Çok uzun yıllar, insana bakış açısı ile ilgili doğunun öğretilerine, eğitimlerine, bakış açılarına hayatımda yer verirken, batının eğitimleri, yaklaşım biçimleri, ve öğretileri de daha sonra hayatımda yerlerini aldılar. Yıllar içerisinde iki apayrı yaklaşımın tadına bakmak, deneyimlemek, öğrenmek şansına eriştim. Bu sayede hayatımda derin bir içsel yolculuğa girdim. Halen daha da elimden geldiğince iki farklı bakış açısı üzerinden kendimi eğitmeye ve geliştirmeye devam ediyorum.
Bunları söylememin nedeni, zaman içerisinde fark etmeye başladıklarımı paylaşmak istememdir. Burada daha ziyade doğu ve batının insana dair fiziksel, ruhsal, zihinsel iyileşimine olan bakış açılarına odaklanmak istiyorum. Şunu söylemek istiyorum ki, batı daha mütevazi bir yaklaşımı seçip, doğunun öğretilerine, bilgilerine ve insana dair spiritüel yaklaşımlara izin verdikçe, durumu inanılmaz bir şekilde sahip olduğu teknolojiler ve bilime verdiği önem sayesinde kat ve kat hızlıca olumlu yönde ilerleyecektir. Diğer taraftan doğu da batı ile olan irtibatını arttırdığı takdirde ve kendi öğretilerini batının önem verdiği, bilimsel seviyelere taşıyabildikçe, dünyada insanın gücünün keşfine dair inanılmaz bir ilerleme olacağını düşünüyorum. Bu durum hale hazırda başlamıştır.

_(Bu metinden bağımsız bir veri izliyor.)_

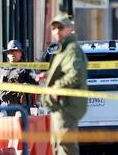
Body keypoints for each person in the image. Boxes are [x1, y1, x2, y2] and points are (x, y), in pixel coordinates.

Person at [36, 15, 88, 155]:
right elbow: (66, 71)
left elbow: (75, 74)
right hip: (59, 106)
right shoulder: (62, 49)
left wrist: (57, 86)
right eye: (54, 28)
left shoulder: (72, 49)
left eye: (61, 27)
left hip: (66, 106)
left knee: (65, 145)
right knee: (58, 145)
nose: (57, 31)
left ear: (70, 29)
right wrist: (48, 75)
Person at [0, 40, 36, 116]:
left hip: (21, 107)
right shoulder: (2, 69)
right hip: (4, 106)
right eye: (10, 51)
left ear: (20, 53)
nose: (13, 53)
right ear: (7, 54)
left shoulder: (26, 69)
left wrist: (21, 86)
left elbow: (35, 85)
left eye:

Ancak batının durumunun bazı anlamlarda biraz daha sıkıntılı olduğunu düşünüyorum. Çünkü batı düşünceye ve zihne verdiği güç ile egosunu daha ön planda tutmayı öğrenmiş ve öğretmiştir de. Böylelikle bazı noktalarda batının mütevaziliğini kaybettiğini, ancak gelişmiş ülkelerde bu mütevaziliğin yeniden kazanıldığı ve diğer kültürlerin buluşlarına daha çok yer verildiği ve böylelikle daha fazla bütünsel yaklaşımlarla insana bakıldığını görebilmek mümkündür. Daha az gelişmiş ülkelerde, maalesef ego daha da sertleşiyor, çünkü içimizde taşıdığımız aşağılık kompleksleri, bizleri daha hızlı savunmaya, başka bilgileri ve başka öğretileri daha hızlı bir şekilde reddetmemize sebep olabiliyor. Ego, genelde tanımlayabildiklerine sıcak bakarken, tanımlayamadığı ve algısında kıyas yapabileceği bir bilgi birikimi bulamadığı noktalarda, dışlamayı veya kötülemeyi seçebiliyor. O bünyede farkındalık da yok ise, ego tek başına iktidara geçiyor. Aslında ego, bunu bizi korumak için olası olabilecek herhangi bir istenmeyen sonuçtan ötürü yapar. Ancak bu noktalarda egomuzun ötesine geçmeyi başarmamız gerekiyor ve aslında insan kapasitesi, insanın yapabilecekleri, insanın kendi içindeki iyileşim gücü, her bir bireyin kendi içindeki iyileşim gücü ile ilgili henüz çok az şey bildiğimizi kabul etmemiz gerekiyor. Bu kadar az şey bilirken, elimizdeki tüm bilgileri, tüm seçenekleri bütünsel bir yaklaşımla hepsini kullanmamız gerektiğine inanıyorum.
Batı ve Doğu, güçlerini birleştirdiği takdirde insana dair muhteşem buluşlar yapabilir. Batı Doğunun yaklaşımlarına ihtiyaç duyarken, Doğu da Batının teknolojisine ve bilimine ihtiyaç duyacaktır. Zaman içerisinde ümit ediyorum ki birlikten güç doğacak ve dünya yüzeyinde insanın gücüne dair muhteşem farkındalıklar ve ezber bozduran buluşlara şahitlik ediyor olacağız.